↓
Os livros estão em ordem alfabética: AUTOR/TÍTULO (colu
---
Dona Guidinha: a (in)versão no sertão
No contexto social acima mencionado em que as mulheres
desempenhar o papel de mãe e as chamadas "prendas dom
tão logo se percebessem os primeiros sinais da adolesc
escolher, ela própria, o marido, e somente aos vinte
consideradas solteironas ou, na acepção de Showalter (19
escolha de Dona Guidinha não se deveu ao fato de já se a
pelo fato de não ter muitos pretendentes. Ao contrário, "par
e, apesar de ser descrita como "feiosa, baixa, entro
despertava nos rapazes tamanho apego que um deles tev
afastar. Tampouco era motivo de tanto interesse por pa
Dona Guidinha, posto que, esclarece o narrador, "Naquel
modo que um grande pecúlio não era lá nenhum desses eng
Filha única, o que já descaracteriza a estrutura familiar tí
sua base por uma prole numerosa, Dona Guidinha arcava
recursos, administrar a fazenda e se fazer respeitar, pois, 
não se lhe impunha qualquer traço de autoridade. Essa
+++++
** DESCRIPTION OF THE TASK **
All that belongs in the answer is the run of lines above from the line containing "Dona Guidinha: a (in)versão no sertão" through the line containing "consideradas solteironas ou, na", exactly as written.

** RESPONSE BOX **
Dona Guidinha: a (in)versão no sertão
No contexto social acima mencionado em que as mulheres
desempenhar o papel de mãe e as chamadas "prendas dom
tão logo se percebessem os primeiros sinais da adolesc
escolher, ela própria, o marido, e somente aos vinte
consideradas solteironas ou, na acepção de Showalter (19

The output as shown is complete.